Hurricane Katrina Sandy Strikes the Northeast

This is the first time I have been able to get online for a significant amount of time since Hurricane Katrina Sandy struck the northeast last Monday, and I would like to thank my readers for sticking by me and following along on Twitter in my blogging absence.

The brunt of the storm hit on Monday afternoon and evening with the high winds and heavy rains. In past storms, I have fared well with the power situation, but by 7PM, out it went...and it still hasn't come on! I am writing this blog, thanks to the WiFi offered at my local Barnes and Noble.

When I woke up Tuesday morning, I saw destruction hit New Jersey like I've never seen before! Above is a picture of one of the downed trees, which also downed a power line (and one week after the storm, has still not been cleaned up!) This is a common scene around the Garden State! The Jersey Shore is much worse. As I am able to get back online, I am seeing this terrible pictures of destruction, and it hurts even deeper as these are places where I've grown up, where I have history and where I love. Towns like Sea Bright, Seaside Heights, Long Branch and Atlantic City took the brunt of the winds, and also faced the wrath of the sea, in the form of a storm surge. In North Jersey, especially parts of Hoboken and Jersey City, communities saw severe flooding. Power outages caused gas shortages around the tri-state area, even prompting Governor Chris Christie to enact Carter-era gas rationing, which he believes will combat the long lines at the pumps. Across the Hudson, the situation is not much better with flooding in Lower Manhattan, power outages throughout the city, incidents of "dumpster diving for food, looting and New Yorkers in the outer boroughs still suffering from power outages.

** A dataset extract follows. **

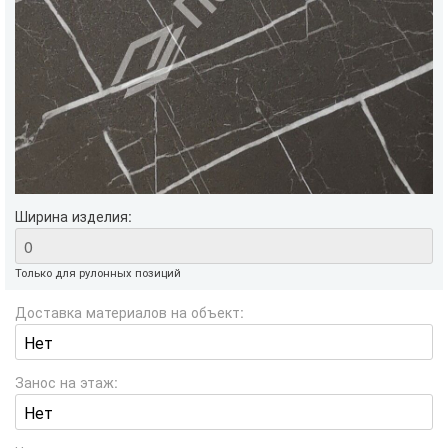
Ширина изделия:
Только для рулонных позиций
Доставка материалов на объект:
Занос на этаж:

In order to prepare for this storm, I went through the precautionary steps; be it having enough food and water in the house (supermarkets were like zoos the days before) and topped off my gas tank the night before. While it may seem like common sense, not everyone follows this rule and because of this, government needs to take the same steps to prevent life or death situations. Because they did not make the proper precautions, they deserve no praise. While some may see the dog and pony photo ops and think the government is working to help people affected by the storm, they are not doing enough. For many, including myself, this is Day 8 without power. What we've been seeing in the Northeast could have been easily prevented by the federal, state, and local governments taking the proper precautions, be it stockpiling on food, water and gasoline, as well as forcing the power companies to make the necessary changes to their grids to prevent these lengthened power outages. Obama clearly had his "heckuva job, Brownie" moment, Chris Christie's inappropriate fawning over the empty chair president truly did New Jerseyans a disservice, Mike Bloomberg's insistence to hold the New York City Marathon left many New Yorkers in the dark (figuratively and literally) and together, Bloomberg and Governor Andrew Cuomo have been deficient in ignoring certain residents of New York City. For our government officials, they must look at this storm as a learning experience.

It is sad to see the number of New Yorkers and New Jerseyans who have suffered as a result of this storm. If you have the funds or the time, it wouldn't hurt to give of yourself to others, so that these people can rebuild their lives, their livelihoods and their communities. Please also, take a moment to keep the Northeast in your thoughts and prayers.